▶ [Page]:
Shubha and Meenakshi [12] proposed a LBP to recognize real time face. The face image is represented by using information about the texture and shape. For representing the face comprehensively, the facial area is divided into different sections. LBP histograms are then extorted which are combined to a single histogram. Facial recognition is then using the Nearest Neighbor classifier. Validation of the algorithm is carried out by devising a prototype model that uses raspberry Pi single-board computer and MATLAB. The results indicate that the LBP algorithm’s face recognition rate is relatively higher when compared to other approaches.

▶ [What you need to do]:
1) Rewrite the face recognition passage between "Shubha and Meenakshi" and "to other approaches.", inclusive, putting "Python" in place of "MATLAB".
2) Condense the paragraph of the face recognition passage that begins "Shubha and Meenakshi" into a bulleted list that keeps its main facts.

▶ [Data lines]:

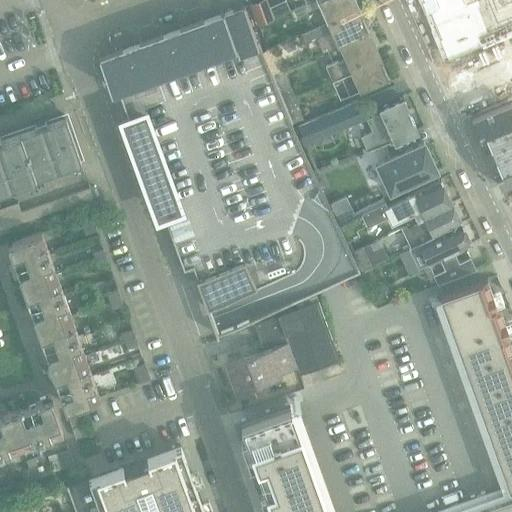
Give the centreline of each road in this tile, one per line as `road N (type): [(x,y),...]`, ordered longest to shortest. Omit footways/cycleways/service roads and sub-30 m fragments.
road 1 (residential): [(237,511),(67,34)]
road 2 (residential): [(394,0),(511,251)]
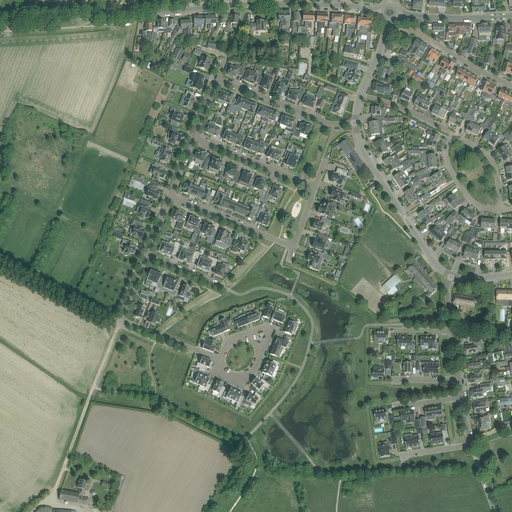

▶ [Solutions in order]:
1)
Shubha and Meenakshi [12] proposed a LBP to recognize real time face. The face image is represented by using information about the texture and shape. For representing the face comprehensively, the facial area is divided into different sections. LBP histograms are then extorted which are combined to a single histogram. Facial recognition is then using the Nearest Neighbor classifier. Validation of the algorithm is carried out by devising a prototype model that uses raspberry Pi single-board computer and Python. The results indicate that the LBP algorithm’s face recognition rate is relatively higher when compared to other approaches.

2)
- Shubha and Meenakshi [12] proposed an LBP method for real-time face recognition.
- The face image is represented with texture and shape information.
- The facial area is divided into sections, and their LBP histograms are combined into a single histogram.
- Recognition uses a Nearest Neighbor classifier.
- The algorithm was validated with a prototype built on a Raspberry Pi single-board computer and MATLAB.
- The LBP algorithm's recognition rate was relatively higher than that of other approaches.